_Task objective_. When you reach the line containing "ring pip: (57, 113)" in the entries below, start writing out each line exactly, and stop after the line containing "pinky tip: (213, 243)".

_Exercise data_.
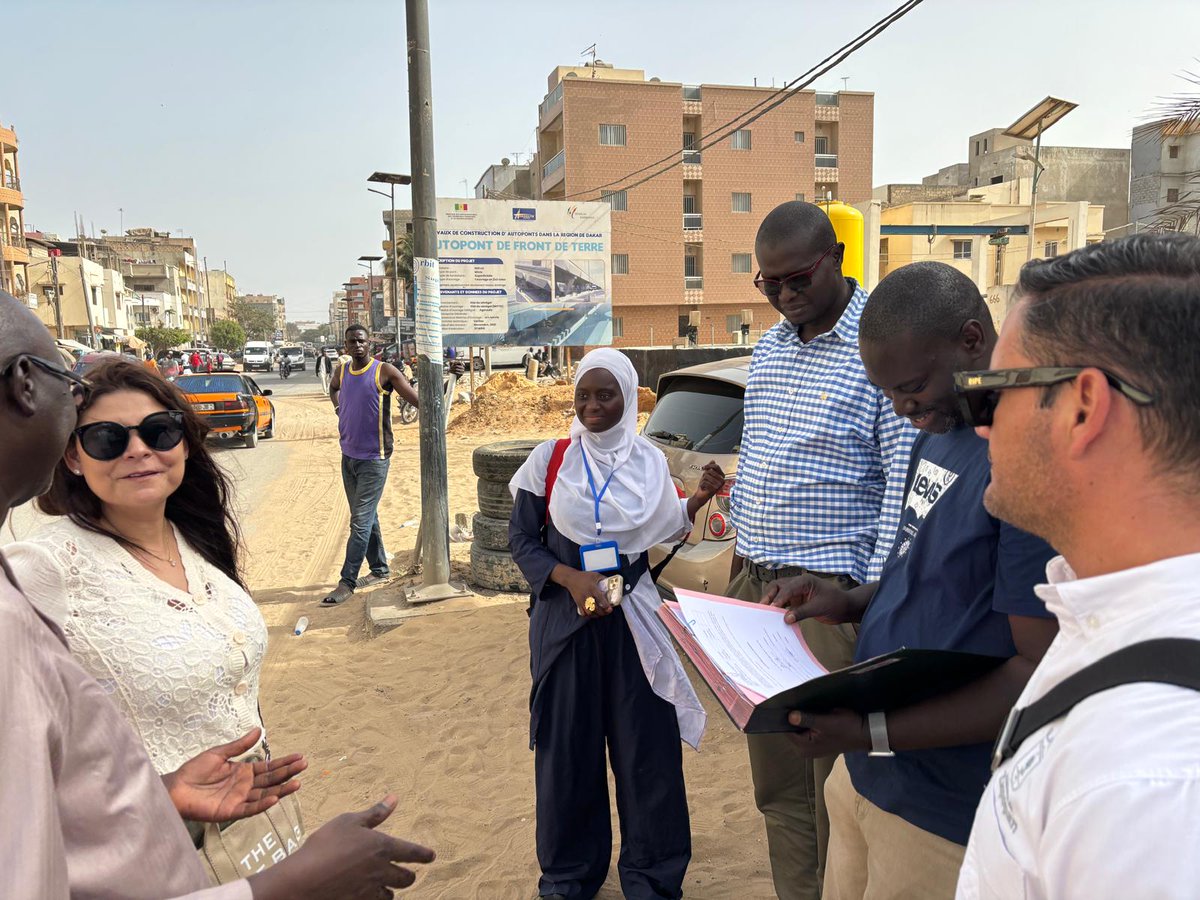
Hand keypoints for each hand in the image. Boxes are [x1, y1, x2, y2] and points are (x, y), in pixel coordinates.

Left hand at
...
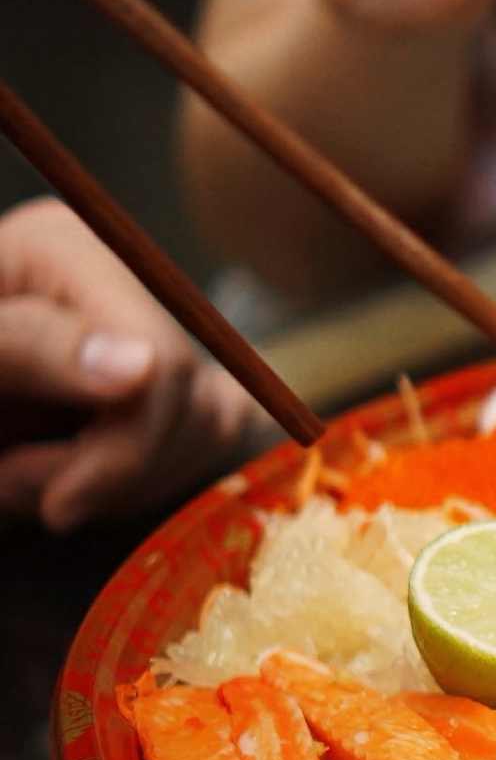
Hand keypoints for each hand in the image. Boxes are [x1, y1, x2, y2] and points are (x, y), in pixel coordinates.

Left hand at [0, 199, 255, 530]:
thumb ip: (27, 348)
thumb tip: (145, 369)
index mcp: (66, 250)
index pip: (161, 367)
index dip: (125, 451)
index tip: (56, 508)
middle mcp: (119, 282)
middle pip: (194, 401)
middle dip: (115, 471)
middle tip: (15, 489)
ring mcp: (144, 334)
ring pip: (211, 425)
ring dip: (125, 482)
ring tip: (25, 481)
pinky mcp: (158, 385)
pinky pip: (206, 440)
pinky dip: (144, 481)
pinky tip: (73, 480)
==
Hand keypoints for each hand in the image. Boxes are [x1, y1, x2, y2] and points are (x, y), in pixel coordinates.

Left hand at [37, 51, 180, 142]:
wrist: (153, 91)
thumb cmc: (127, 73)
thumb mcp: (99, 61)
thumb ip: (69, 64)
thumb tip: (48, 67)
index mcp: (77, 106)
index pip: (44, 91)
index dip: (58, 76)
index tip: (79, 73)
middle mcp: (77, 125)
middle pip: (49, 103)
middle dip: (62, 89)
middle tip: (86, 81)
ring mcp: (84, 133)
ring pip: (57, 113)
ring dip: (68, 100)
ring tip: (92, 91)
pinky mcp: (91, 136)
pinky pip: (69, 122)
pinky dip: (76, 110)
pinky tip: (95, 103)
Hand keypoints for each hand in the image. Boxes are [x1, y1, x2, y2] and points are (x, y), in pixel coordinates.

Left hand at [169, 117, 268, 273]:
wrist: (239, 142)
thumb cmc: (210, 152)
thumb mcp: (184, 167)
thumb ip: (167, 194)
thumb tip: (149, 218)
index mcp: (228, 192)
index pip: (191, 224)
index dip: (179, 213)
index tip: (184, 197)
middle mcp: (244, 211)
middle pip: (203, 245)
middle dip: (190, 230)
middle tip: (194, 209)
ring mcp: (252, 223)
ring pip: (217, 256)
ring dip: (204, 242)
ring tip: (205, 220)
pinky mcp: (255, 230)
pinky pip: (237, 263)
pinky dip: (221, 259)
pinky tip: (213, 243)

_Answer for this exercise_.
ring pip: (57, 113)
ring dip: (68, 100)
ring tip: (92, 91)
pinky mcp: (91, 136)
pinky pip: (69, 122)
pinky dip: (76, 110)
pinky tip: (95, 103)
Hand keypoints for each hand in the image. Boxes are [x1, y1, x2, y2] and points are (x, y), in pixel coordinates.

Left hand at [169, 117, 268, 273]:
wrist: (239, 142)
thumb cmc: (210, 152)
thumb mcp: (184, 167)
thumb ip: (167, 194)
thumb tip: (149, 218)
index mcp: (228, 192)
index pip: (191, 224)
index dip: (179, 213)
index tip: (184, 197)
middle mcp: (244, 211)
middle pip: (203, 245)
middle dip: (190, 230)
middle tip: (194, 209)
ring mcp: (252, 223)
ring pip: (217, 256)
ring dip: (204, 242)
ring tip: (205, 220)
pinky mcp: (255, 230)
pinky pip: (237, 263)
pinky dip: (221, 259)
pinky tip: (213, 243)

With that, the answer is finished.